Wednesday, April 16, 2008

Surfing The Elliott Waves - Prechter's Style.


I am an Elliottician. I believe there's a deterministic natural rhythm to the markets that's called the Elliott wave principle (Ewp). I believe it to be truth. Unlike many other technical indicators, it works all the time and it's only the analyst’s interpretation of it that fails. The pattern is always there and it's always correct. Everything else is periphery; fundamentals, all other forms of technical analysis, even social evolution itself. Everything that’s rooted in behavior follows the natural rhythm of the Elliott wave principle. It's a law like gravity and electricity. And like gravity and electricity, we don’t have to fully understand it in order to use it.

Forecasting the future with the Elliott wave principle is scientific in its approach; there are 13 simple patterns to the Elliott wave principle that connect and combine in a limited number of possibilities. By identifying Ewp patterns in charts, we can use logic and Fibonacci mathematics to deduce which other Ewp patterns most likely will follow suit. Often, there are several alternatives, but sometimes we can fine tune it to only one possible outcome. Perhaps I can shorten the learning curve for you. If you want to learn more about the Elliott wave principle, the best place to start is the biblical text; Frost and Prechter’s: Elliott Wave Principle.

The wave principle spans the whole of social evolution. I'm only going to focus on the part we can trade. In the chart above, I will provide my perspective of current cycle Ewp patterns. Robert Prechter Jr. believes that 2000 was the top of the Super Cycle: a 5 count impulse wave up that started in 1932. When the market rallied back from the 2002 low and made a new high, most market watchers quickly dismissed his thesis (and with it the Elliott wave principle). More recently he suggested that 2000 was in fact the top and we are in the midst of a corrective flat. In a classic case of crying wolf syndrome, no one believes him. I do.

I have never seen anyone else attempt to provide a detailed wave count to substantiate his flat theory, but I have done so here.
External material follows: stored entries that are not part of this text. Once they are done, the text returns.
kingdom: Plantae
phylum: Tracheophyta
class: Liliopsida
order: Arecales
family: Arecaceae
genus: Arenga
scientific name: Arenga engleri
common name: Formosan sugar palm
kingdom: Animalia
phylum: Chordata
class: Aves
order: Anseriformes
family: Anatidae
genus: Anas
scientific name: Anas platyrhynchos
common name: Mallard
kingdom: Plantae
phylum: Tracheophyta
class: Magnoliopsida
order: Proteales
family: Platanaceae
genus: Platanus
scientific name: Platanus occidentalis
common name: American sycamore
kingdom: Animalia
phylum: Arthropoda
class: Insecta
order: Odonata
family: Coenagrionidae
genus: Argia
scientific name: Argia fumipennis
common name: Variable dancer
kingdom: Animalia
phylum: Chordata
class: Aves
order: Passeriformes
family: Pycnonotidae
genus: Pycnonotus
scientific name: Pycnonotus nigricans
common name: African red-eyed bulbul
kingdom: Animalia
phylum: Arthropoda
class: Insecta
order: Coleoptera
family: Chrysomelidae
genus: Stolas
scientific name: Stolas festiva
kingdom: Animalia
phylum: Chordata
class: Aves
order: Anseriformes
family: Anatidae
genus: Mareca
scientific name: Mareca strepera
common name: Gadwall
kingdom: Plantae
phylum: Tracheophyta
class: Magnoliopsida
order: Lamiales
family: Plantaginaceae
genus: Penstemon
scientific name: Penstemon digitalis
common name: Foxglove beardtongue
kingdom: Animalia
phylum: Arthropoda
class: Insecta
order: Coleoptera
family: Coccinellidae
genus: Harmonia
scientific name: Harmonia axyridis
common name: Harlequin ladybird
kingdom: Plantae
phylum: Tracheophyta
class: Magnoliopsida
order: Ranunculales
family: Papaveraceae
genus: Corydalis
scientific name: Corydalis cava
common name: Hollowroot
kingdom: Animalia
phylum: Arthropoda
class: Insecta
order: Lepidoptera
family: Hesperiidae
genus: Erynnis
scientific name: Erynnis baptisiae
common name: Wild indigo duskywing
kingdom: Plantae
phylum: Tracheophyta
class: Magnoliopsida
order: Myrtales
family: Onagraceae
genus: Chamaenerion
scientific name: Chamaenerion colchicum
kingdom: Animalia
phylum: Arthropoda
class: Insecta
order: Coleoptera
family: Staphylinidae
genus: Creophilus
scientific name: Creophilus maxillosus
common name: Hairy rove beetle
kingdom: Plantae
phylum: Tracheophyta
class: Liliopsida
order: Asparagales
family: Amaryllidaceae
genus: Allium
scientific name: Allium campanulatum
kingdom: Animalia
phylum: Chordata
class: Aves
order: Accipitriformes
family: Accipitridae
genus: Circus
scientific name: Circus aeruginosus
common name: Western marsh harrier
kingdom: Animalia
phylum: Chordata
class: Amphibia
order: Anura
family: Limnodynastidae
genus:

I have also added a probable path of decline based on common Fibonacci wave relationships (in price only: not time).

It's tempting to go all in short and wait it out isn’t it? There are other possibilities however, so it's probably best to focus the lens on multiple timeframes in order to maintain a total perspective, and trade the cycle trend one wave at a time.

Change always starts at the smallest degree and ripples out to the larger degrees. Let’s look at the chart above labeled primary trend for more clues. At the level of primary trend, based on the evidence of Elliott wave rules, guidelines, and Fibonacci ratio analysis, we have probably completed five waves down and three waves up. The question now is have we resumed the down trend, or are we in a downward correction of the counter-trend correction (which is up), which I will call a correction of the correction.

The wave patterns are often difficult to interpret short-term at this degree, so I will focus the lens one degree lower to see if the evidence is clearer. Elliott wave patterns are believed to be fractals. Different time frames fit together. By examining the smaller time frames we can gain detailed insight into the probable direction of the larger ones. Conversely, we sometimes rely on the larger ones to see the forest through the trees when the shorter time frames become too complex. It is a constant balance of interpretation. Looking from the 60 minutes chart,we can see that on April 7th of this year, we completed the counter-trend corrective combination up called a double zigzag. The end of this pattern clearly indicated a turn, but is it the turn?

Again, based on the evidence of Ewp rules, guidelines, and Fibonacci ratio analysis, I interpret the recent downturn to also be more corrective in nature than impulsive. The wave count shown on 60 minutes is another double zigzag with a close to perfect 11 Fibonacci ratio (outside numbers). It is the cleanest interpretation I can identify on intra-day charts. However, we're at a crucial test point. We can only sustain a very limited continued downside without a significant 3-wave bounce for this to remain the highest probability. A small extension of the last wave down into Monday’s close, say 1320-1322 would be the preference. This happens to coincide nicely with a .500 Fibonacci retracement of the entire counter-trend double zigzag up from the bottom (inside numbers), a common retracement.

If this thesis is correct, and we bounce, one of two things will happen. We either resume the counter-trend rally up toward our next Fibonacci target, or get a significant 3-wave bounce, similar in degree to the bounce on April 10th, and then turn back down. If we bounce and turn back down, it will be the last wave of a correction of the correction. The Ewp rule states that corrective waves can only extend to 3 corrective combinations. We've either completed or are a fraction away from completing two of the three allowed in this wave set. Another turn down after a bounce would also most likely end at 1322 or 1307.